Tips Agar Kualitas Tidur Lebih Baik di Bulan Puasa Ramadan

kualitas tidur bulan puasa

Batam (gokepri.com) – Selama bulan puasa Ramadan waktu tidur berkurang karena salat tarawih, kemudian sahur pada dini hari dan melaksanakan amalan ibadah lainnya. Namun demikian, ada tips agar kualitas tidur lebih baik selama puasa.

Praktisi kesehatan masyarakat dr. Ngabila Salama membagikan tips tersebut. Ia mengatakan agar tidur lebih berkualitas selama menjalankan ibadah puasa Ramadan maka screen time atau waktu melihat layar harus dikurangi.

Ngabila mengatakan selain mengurangi penggunaan perangkat elektronik menjelang tidur, melakukan aktivitas yang menenangkan seperti mandi air hangat sebelum tidur, dan mematikan lampu saat tidur dapat membantu memperbaiki kualitas tidur.

HBRL

Baca Juga: Jangan Sepelekan, Kurang Tidur Bisa Bikin Depresi dan Rusak Otak

“Kurangi screen time dan jauhkan ponsel di malam hari ya, termasuk juga cahaya dari televisi, laptop, dan lain-lain,” ujarnya, Sabtu 16 Maret 2024.

Ngabila mengatakan bekerja menggunakan komputer, mengerjakan pekerjaan rumah, sampai menghitung tagihan sebaiknya tidak dilakukan menjelang waktu tidur malam karena bisa membuat tidur terganggu.

“Karena puasa sudah membuat kita kurang tidur, hindari begadang di akhir pekan agar jadwal tidur kita tetap terjaga,” katanya.

Ia mengatakan manusia umumnya butuh tidur selama tujuh hingga sembilan jam sehari. Tidur nyenyak dapat meningkatkan produksi sel darah putih dan sel T yang berperan penting bagi sistem kekebalan tubuh serta membantu menurunkan stres.

“Jadi, usahakan maksimal pada pukul 21.00 atau 22.00 kita sudah tidur agar bisa terpenuhi kebutuhan tidurnya minimal tujuh jam dalam sehari,” ujarnya.

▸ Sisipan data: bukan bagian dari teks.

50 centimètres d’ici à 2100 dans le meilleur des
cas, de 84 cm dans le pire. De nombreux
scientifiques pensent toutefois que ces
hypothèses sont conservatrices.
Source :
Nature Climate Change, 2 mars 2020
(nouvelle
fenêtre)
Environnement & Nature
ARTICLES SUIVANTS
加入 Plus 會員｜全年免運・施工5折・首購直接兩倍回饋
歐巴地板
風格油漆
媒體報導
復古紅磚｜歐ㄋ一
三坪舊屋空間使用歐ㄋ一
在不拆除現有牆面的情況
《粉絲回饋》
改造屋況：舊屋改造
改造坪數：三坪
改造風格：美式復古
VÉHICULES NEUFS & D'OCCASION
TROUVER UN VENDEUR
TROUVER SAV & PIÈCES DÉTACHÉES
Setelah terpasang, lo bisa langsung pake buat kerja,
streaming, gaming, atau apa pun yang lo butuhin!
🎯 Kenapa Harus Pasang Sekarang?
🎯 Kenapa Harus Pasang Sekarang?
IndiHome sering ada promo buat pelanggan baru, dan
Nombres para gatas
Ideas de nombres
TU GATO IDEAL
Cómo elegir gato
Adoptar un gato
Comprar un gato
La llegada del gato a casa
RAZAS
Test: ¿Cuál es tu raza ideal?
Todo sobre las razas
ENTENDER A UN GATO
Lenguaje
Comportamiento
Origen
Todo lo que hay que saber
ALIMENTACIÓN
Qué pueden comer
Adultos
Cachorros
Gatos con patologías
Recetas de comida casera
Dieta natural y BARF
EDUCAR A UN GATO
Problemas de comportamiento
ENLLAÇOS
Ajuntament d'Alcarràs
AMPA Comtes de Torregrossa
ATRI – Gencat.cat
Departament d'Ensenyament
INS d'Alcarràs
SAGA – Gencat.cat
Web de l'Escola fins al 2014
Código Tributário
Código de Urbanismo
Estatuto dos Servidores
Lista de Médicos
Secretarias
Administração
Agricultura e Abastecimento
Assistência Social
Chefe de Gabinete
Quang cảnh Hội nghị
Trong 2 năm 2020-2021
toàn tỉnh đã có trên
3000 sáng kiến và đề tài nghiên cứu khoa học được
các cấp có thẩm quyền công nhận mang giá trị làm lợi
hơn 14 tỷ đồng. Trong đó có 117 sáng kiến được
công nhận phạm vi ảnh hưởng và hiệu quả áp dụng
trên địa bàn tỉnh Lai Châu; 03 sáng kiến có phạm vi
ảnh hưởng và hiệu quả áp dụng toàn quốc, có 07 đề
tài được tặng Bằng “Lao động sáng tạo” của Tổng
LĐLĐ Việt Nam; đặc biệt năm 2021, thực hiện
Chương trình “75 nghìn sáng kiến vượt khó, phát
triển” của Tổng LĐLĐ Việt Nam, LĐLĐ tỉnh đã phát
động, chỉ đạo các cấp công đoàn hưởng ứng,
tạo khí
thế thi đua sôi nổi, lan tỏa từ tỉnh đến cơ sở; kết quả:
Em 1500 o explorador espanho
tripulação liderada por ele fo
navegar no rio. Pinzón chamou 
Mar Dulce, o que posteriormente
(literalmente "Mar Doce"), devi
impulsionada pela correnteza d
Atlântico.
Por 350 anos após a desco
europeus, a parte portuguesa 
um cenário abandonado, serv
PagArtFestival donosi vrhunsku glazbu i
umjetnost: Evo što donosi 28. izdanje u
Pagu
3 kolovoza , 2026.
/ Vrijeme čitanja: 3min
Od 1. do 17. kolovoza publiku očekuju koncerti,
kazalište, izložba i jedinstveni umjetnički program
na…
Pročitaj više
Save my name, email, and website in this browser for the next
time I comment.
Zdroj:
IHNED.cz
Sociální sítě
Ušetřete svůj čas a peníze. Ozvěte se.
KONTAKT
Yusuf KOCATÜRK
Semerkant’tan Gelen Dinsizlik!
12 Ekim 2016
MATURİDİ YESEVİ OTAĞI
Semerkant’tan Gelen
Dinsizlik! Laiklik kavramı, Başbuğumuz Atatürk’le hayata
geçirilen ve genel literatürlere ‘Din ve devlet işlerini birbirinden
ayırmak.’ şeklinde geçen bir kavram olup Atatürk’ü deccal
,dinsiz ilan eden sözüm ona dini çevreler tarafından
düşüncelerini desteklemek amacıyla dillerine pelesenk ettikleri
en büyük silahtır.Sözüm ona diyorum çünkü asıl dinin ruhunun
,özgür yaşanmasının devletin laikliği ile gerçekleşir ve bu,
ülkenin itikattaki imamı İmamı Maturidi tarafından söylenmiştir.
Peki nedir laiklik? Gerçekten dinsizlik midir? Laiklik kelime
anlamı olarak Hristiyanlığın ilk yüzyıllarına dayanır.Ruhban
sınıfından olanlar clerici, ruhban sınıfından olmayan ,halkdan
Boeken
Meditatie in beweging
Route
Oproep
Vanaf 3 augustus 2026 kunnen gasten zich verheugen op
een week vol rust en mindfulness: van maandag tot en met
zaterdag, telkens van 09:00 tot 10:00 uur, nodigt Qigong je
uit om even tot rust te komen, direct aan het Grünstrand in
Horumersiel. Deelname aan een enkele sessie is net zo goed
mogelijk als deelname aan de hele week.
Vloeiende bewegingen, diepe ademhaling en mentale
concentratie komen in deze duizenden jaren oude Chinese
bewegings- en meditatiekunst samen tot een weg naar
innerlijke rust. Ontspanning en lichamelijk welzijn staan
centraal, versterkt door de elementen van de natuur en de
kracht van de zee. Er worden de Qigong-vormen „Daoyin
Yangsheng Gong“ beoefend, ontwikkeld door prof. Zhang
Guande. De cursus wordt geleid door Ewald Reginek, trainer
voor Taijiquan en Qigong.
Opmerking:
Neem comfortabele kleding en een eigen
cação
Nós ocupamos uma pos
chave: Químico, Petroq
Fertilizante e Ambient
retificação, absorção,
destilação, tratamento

Jika tidak memungkinkan untuk tidur pada pukul 21.00 atau 22.00, menurut dia harus diusahakan bisa tidur selama enam jam dalam sehari dengan menambah waktu tidur pada siang hari.

Hal ini karena kurang tidur dapat menimbulkan gangguan seperti susah berkonsentrasi, mudah lupa, dan merasa mengantuk sepanjang hari.

“Kalau untuk jangka panjangnya, kurang tidur bisa memicu penyakit kronis misalnya seperti diabetes, gangguan jantung, tekanan darah tinggi, dan obesitas,” ujarnya.

Bahkan mengerikannya, kurang tidur untuk jangka panjang kata Ngabila juga bisa memicu depresi dan penurunan sistem imunitas.